DAP4: DAP4 Escapes

From OPeNDAP Documentation
⧼opendap2-jumptonavigation⧽

<<back to OPULS Development

Background

The character escaping mechanisms in DAP2 have, in retrospect, caused signficant confusion and led to conflicting implementations.

Character Escaping (aka escapes) occur in several places.

  1. Identifiers: some characters in identifiers (blanks, for example) require escaping in certain syntactic situations in order to properly be interpreted.
  2. String and character constants: at least the surrounding quote character (typically " or ' ) requires some form of escape so that it can occur inside string or character constants.
  3. Queries: a number of characters ('&','.',etc) have special meaning when they occur as part of a DAP2 query, and so they require escaping if they are, for example, part of an identifier or constant.

In retrospect, the DAP2 escape mechanism was chosen to be the same as the standard URL escape mechanism, when a character was converted to two hex digits and represented as %HH, where H is a hex digit.

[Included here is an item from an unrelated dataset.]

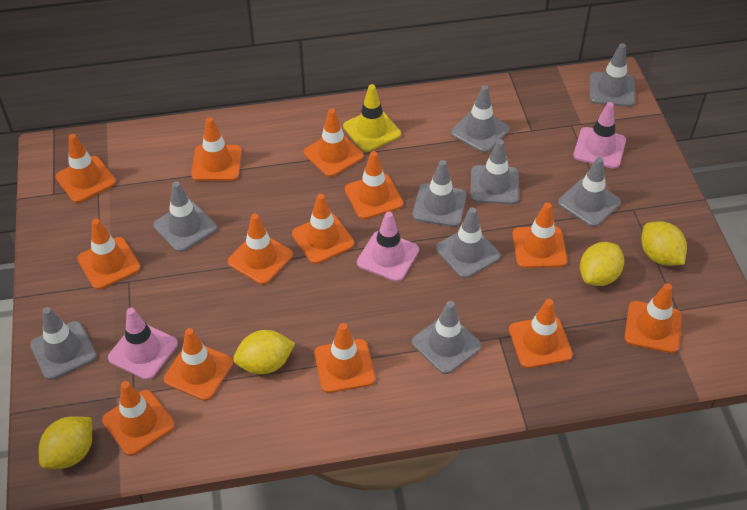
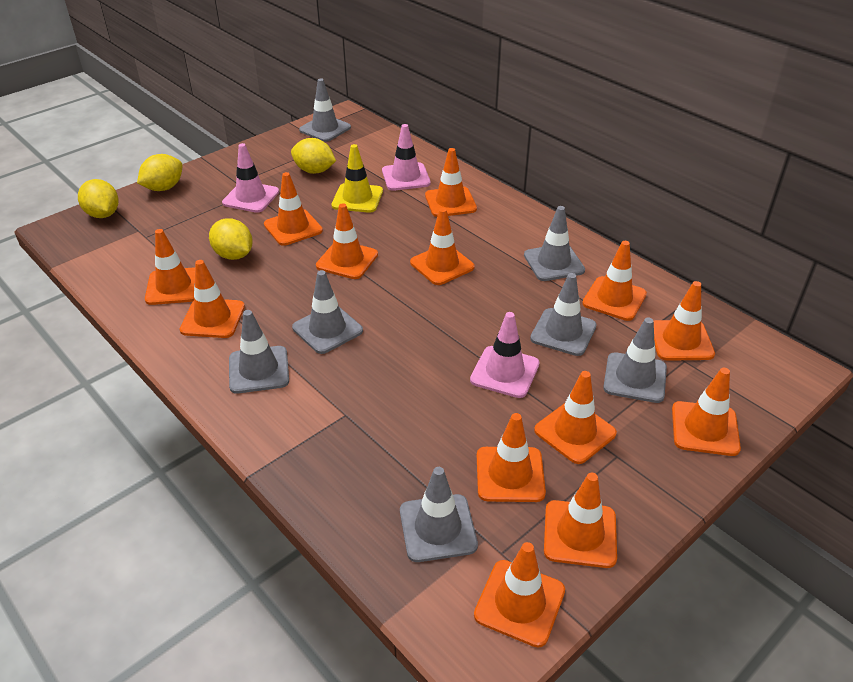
grey traffic cone: [30,307,97,380] [153,181,217,252] [412,301,481,374] [413,160,467,227] [436,207,500,278] [451,85,509,153] [470,139,519,204] [558,157,621,227] [590,43,635,107] = 9 -> [229,310,289,394] [292,270,363,354] [299,78,351,142] [400,467,478,562] [524,206,585,281] [530,273,597,356] [603,318,667,403] = 7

Especially when do escapes in queries, this led to confusion about when one was doing DAP2 escaping and when one was doing URL escaping.

Proposal

The primary proposal is to ensure that we use escaping mechanisms that are clearly not the same as the standard URL escaping mechanism.

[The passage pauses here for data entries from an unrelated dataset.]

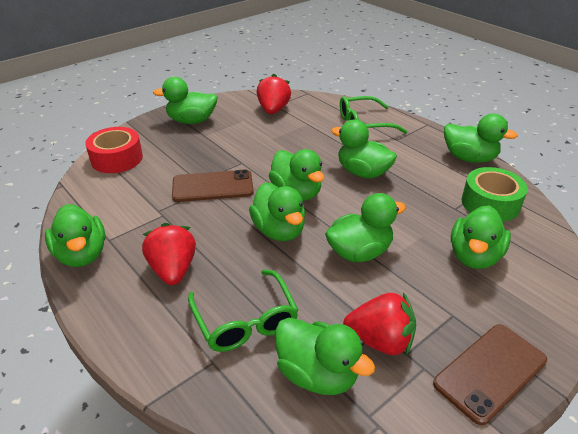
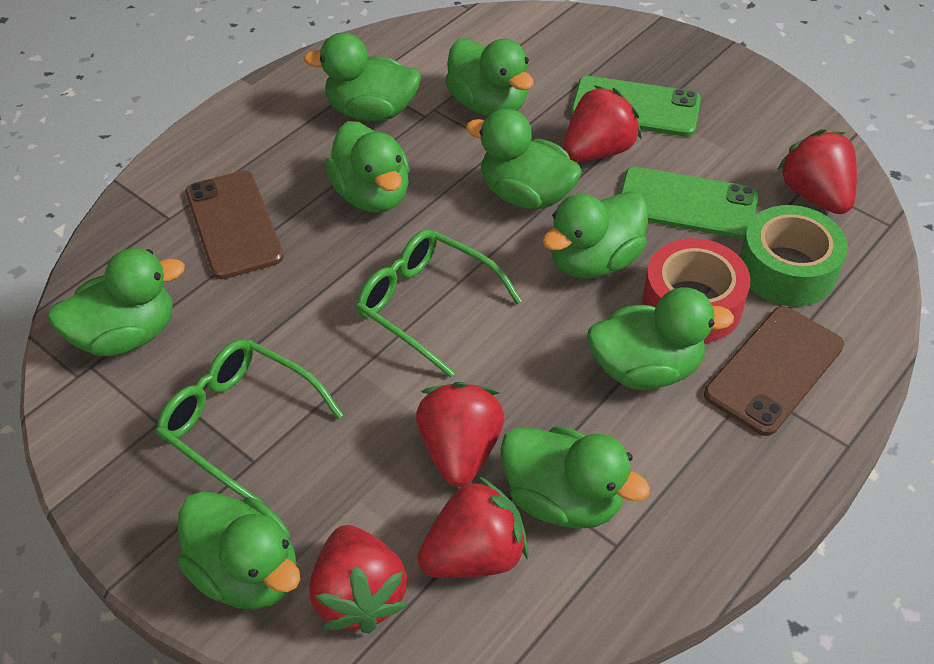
green phone: none = 0 -> [571,76,701,137] [620,167,758,239] = 2
red strawberry: [142,223,196,285] [256,74,291,114] [343,292,416,355] = 3 -> [309,525,409,634] [416,382,504,487] [417,476,529,578] [563,85,641,162] [777,129,857,214] = 5

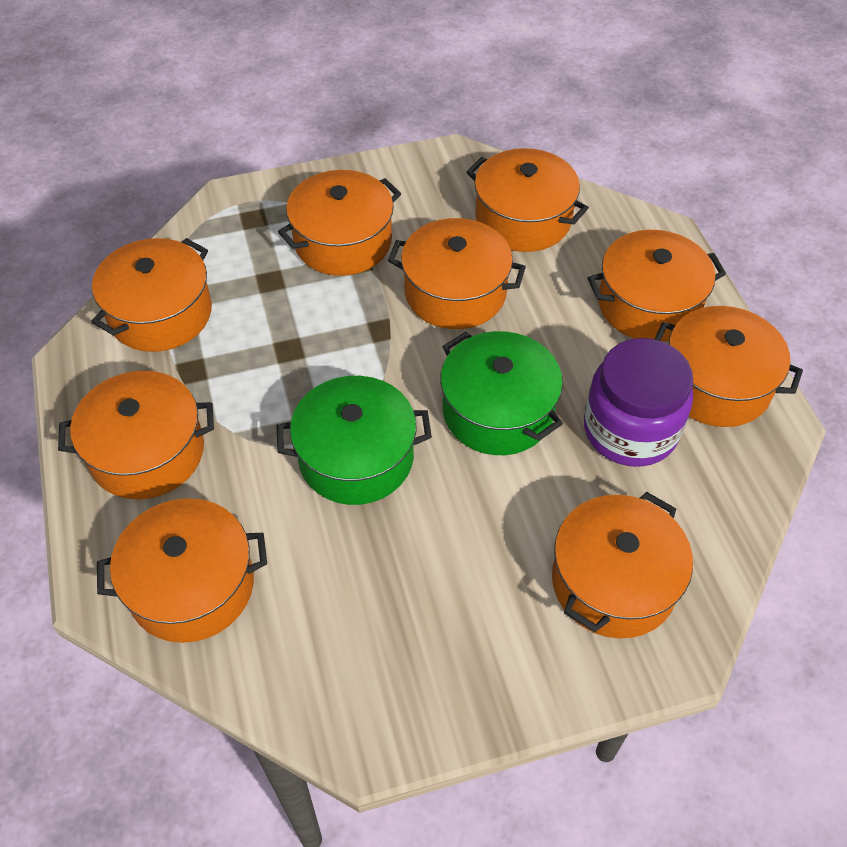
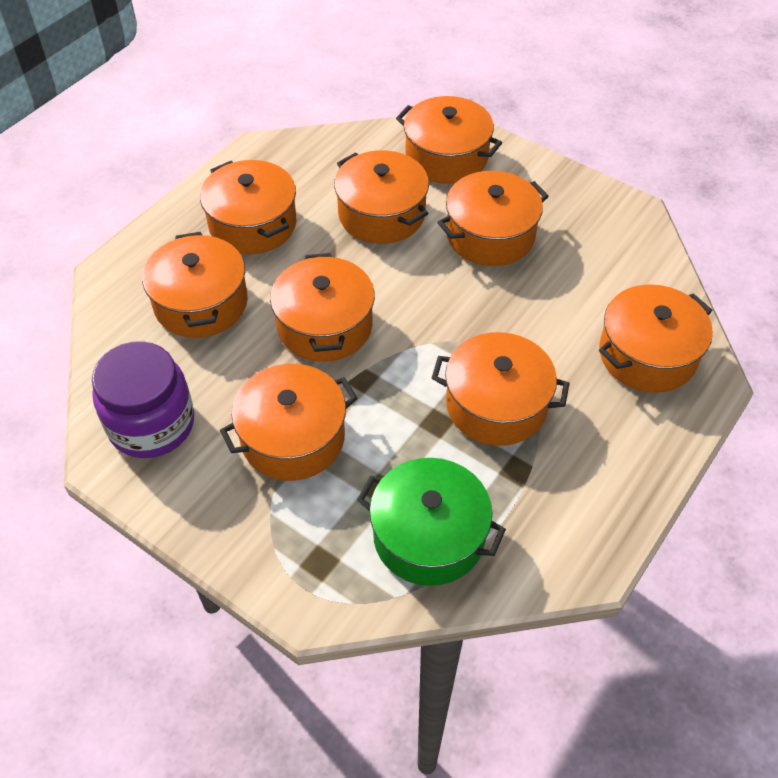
green pot: [276,376,432,505] [440,331,563,455] = 2 -> [357,458,506,586] = 1

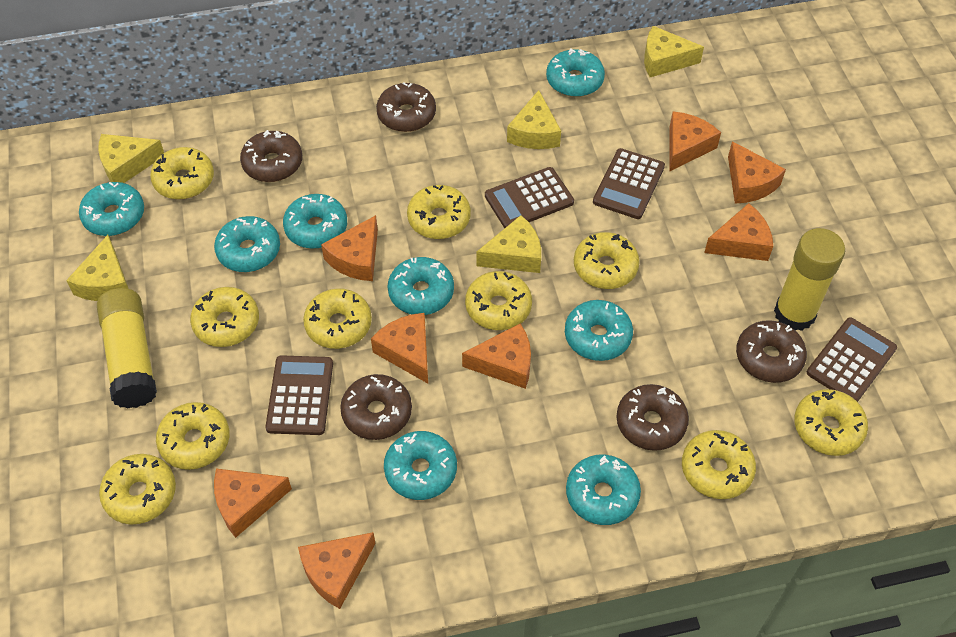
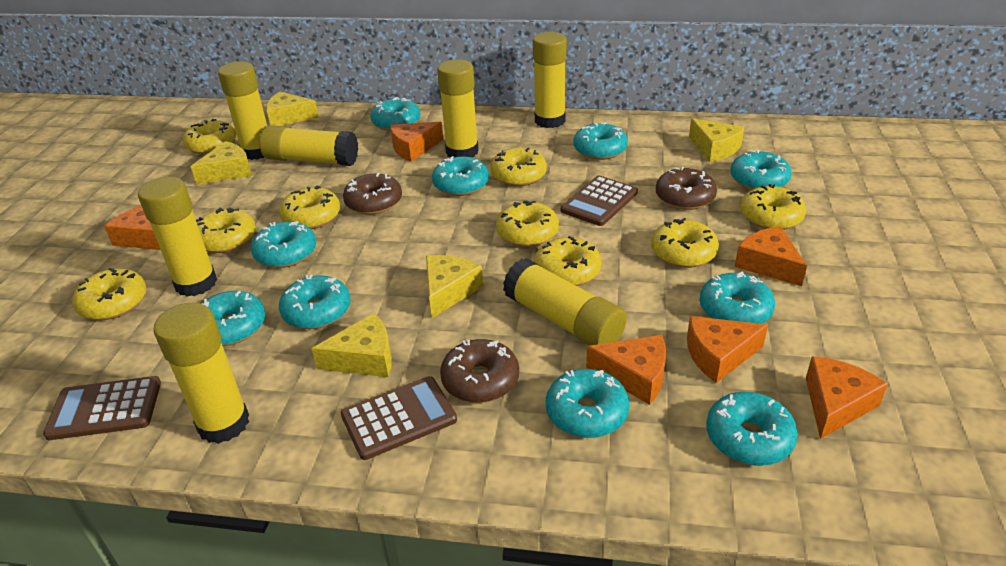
brown calculator: [265,355,333,435] [485,167,574,228] [593,148,665,219] [807,318,897,402] = 4 -> [43,376,161,440] [341,376,457,460] [561,176,638,226] = 3
brown donut: [240,130,302,182] [340,374,412,440] [376,82,436,132] [616,384,689,451] [736,320,807,383] = 5 -> [343,173,402,215] [440,339,519,403] [656,167,717,210] = 3
orange cheese: [214,469,292,538] [298,532,376,609] [321,215,378,281] [371,313,428,383] [462,323,531,389] [669,111,721,172] [704,203,773,261] [728,141,786,203] = 8 -> [104,205,161,250] [390,122,443,162] [586,335,666,405] [687,316,768,383] [735,226,807,286] [806,356,888,439] = 6
turquoise donut: [79,182,144,236] [214,216,280,272] [283,194,347,249] [384,431,457,500] [388,257,454,315] [546,48,605,97] [565,300,633,361] [566,455,641,525] = 8 -> [201,291,265,346] [251,221,316,268] [279,275,351,329] [370,97,420,131] [432,156,489,196] [546,369,629,438] [573,122,628,160] [699,272,775,324] [706,392,798,466] [730,150,792,190] = 10
yellow donut: [99,454,176,524] [150,147,214,199] [156,402,230,470] [190,287,259,347] [303,288,372,349] [407,185,471,239] [465,271,532,330] [574,232,640,289] [682,430,756,499] [794,389,868,456] = 10 -> [72,268,146,320] [183,119,236,155] [196,207,256,253] [279,185,340,229] [490,148,547,186] [496,200,559,247] [534,236,602,286] [651,218,719,268] [740,184,806,230] = 9
yellow glue stick: [97,288,157,408] [774,228,845,331] = 2 -> [138,177,217,297] [154,303,249,444] [218,62,267,160] [259,125,358,166] [437,59,479,157] [503,258,627,346] [533,32,567,128] = 7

For DAP4, the problem simplifies significantly because the DDX uses XML, so we can directly use the standard XML Entity escape mechanism, which in its most general form is &#DDD;, that is, an ampersand followed by a sharp followed by some number of decimal digits followed by a semicolon.

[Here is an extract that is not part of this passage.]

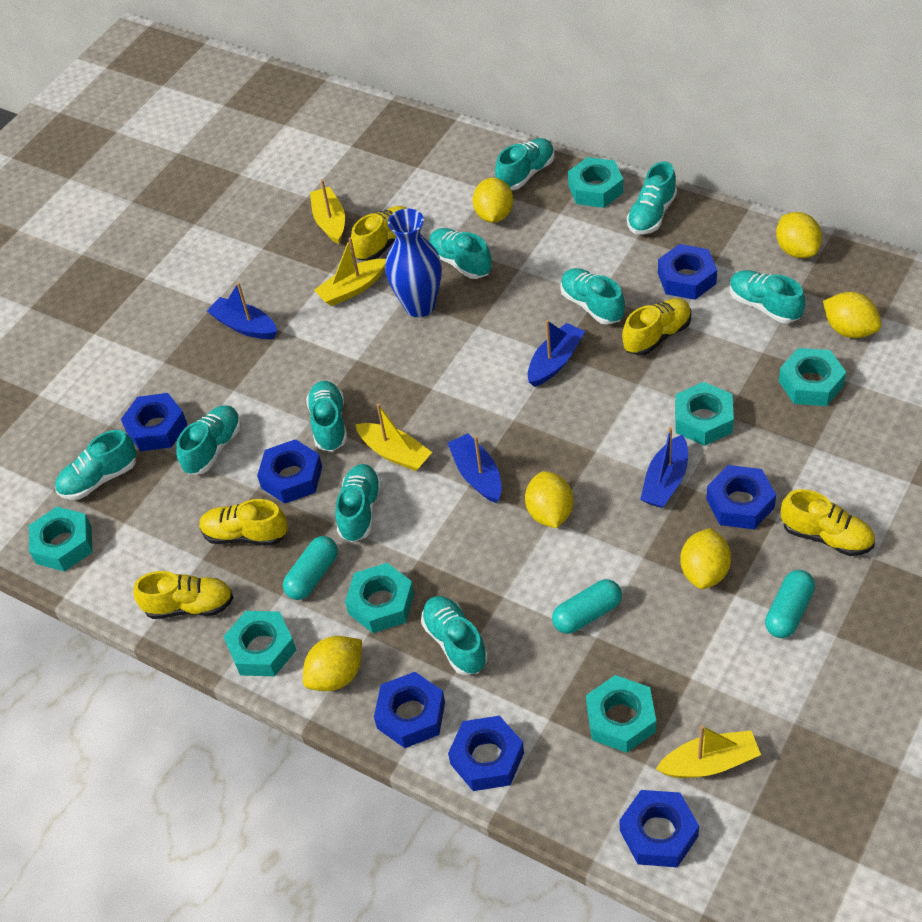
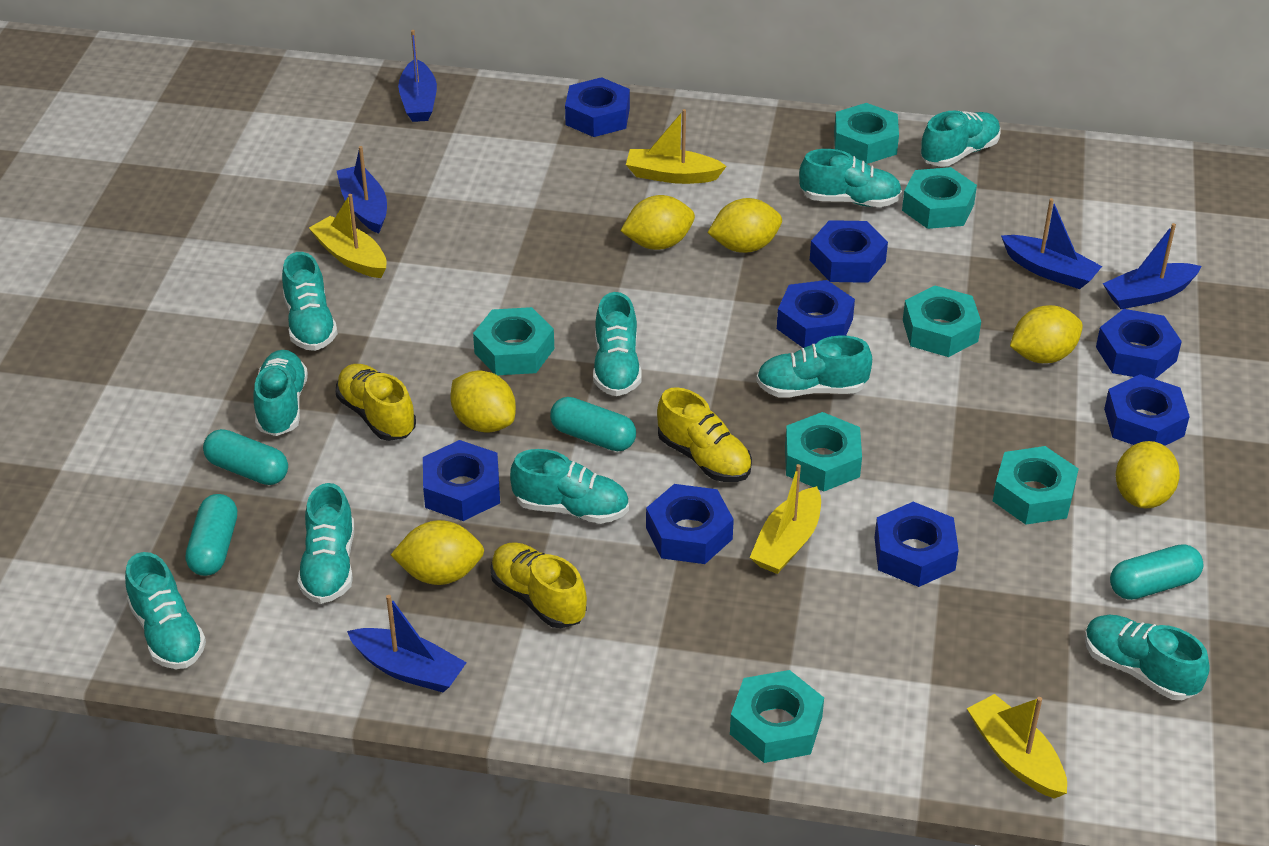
blue boat: [207,282,278,339] [448,433,502,503] [528,320,585,387] [640,427,688,508] = 4 -> [337,146,387,234] [347,595,467,692] [398,30,437,122] [1001,198,1102,289] [1103,223,1201,309] = 5
blue nut: [121,393,188,451] [257,439,322,504] [374,672,445,748] [448,715,524,791] [620,790,699,867] [658,244,717,300] [707,465,776,529] = 7 -> [423,440,500,521] [565,77,630,137] [646,484,734,564] [777,280,855,348] [810,220,888,283] [874,502,959,587] [1096,309,1182,379] [1104,374,1190,446] = 8
blue vase: [385,209,442,317] = 1 -> none = 0
turquoise capsule: [283,536,338,600] [552,579,622,634] [765,570,815,638] = 3 -> [186,494,237,576] [203,429,288,485] [550,397,636,451] [1110,544,1203,600] = 4
yellow shoe: [133,571,234,619] [199,499,288,546] [351,206,408,261] [622,298,691,356] [781,489,875,556] = 5 -> [335,364,416,441] [490,542,587,628] [657,387,752,482] = 3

In practice, only four escape characters are needed.

  1. &amp; (&)
  2. &gt; (>)
  3. &lt; (<)
  4. &quot; (")

Note that XML entities may also occur in attribute values, so it can be used as the general escape mechanism in XML and is quite distinct from the URL encoding format.

The issue that needs to be addressed is how do to escapes in queries (i.e, anything after the left-most '?' in the URL. I would propose we choose one of the two following options.

  1. Standard C/Java, etc '\' escaping, where encountering \c is changes the interpretation of character c.
  2. Use some other escape mechanism that supports general representation as a sequence of hex, octal, or decimal digits preceded by some marker. Examples include the following.
    1. XML notation
    2. \xHH notation
    3. %HH notation (seriously deprecated because of the problems we saw with DAP2.

Discussion

Using the backslash escaping mechanism has the advantage that it is well known and is easy to parse. It has the disadvantage that it still leaves the offending character in the string (i.e. "\/", for example still leaves the '/' as part of the string; not a big point, but may be worth thinking about to see if it causes other problems.

Using, for example, the XML escape mechanism has the advantage of consistency. It is, however, slightly more complicated to parse. It is also somewhat more difficult for a user to build by hand a url containing a query.

Dennis Heimbigner

Jimg 15:56, 10 April 2012 (PDT) I favor the backslash (\) escaping for DAP4 with the assumption that some clients will apply the HTTP/URL escaping as they see fit. The servers will first 'unescape' for the HTTP encoding. During processing they will use the DAP4-escaped data as appropriate. For example, a parser for the constraint expression would need to have dots (.) in variable names escaped so that it will correctly parse (while 'structural' dots would not be escaped).

Why we need two escaping mechanisms

The answer is that we don't - we need only one, but we must realized that in addition to the DAP4 escaping, some clients will employ HTTP/URL escaping and it's out of our control. DAP4 will provide the application layer escaping while HTTP may provide transport layer escaping. The clients need know nothing about this. The servers must know it the HTTP frameworks with which they work will undo the HTTP/URL escaping (Apache does not) that may have been applied to the Query String part of the URL. If it does not, the server becomes responsible for that.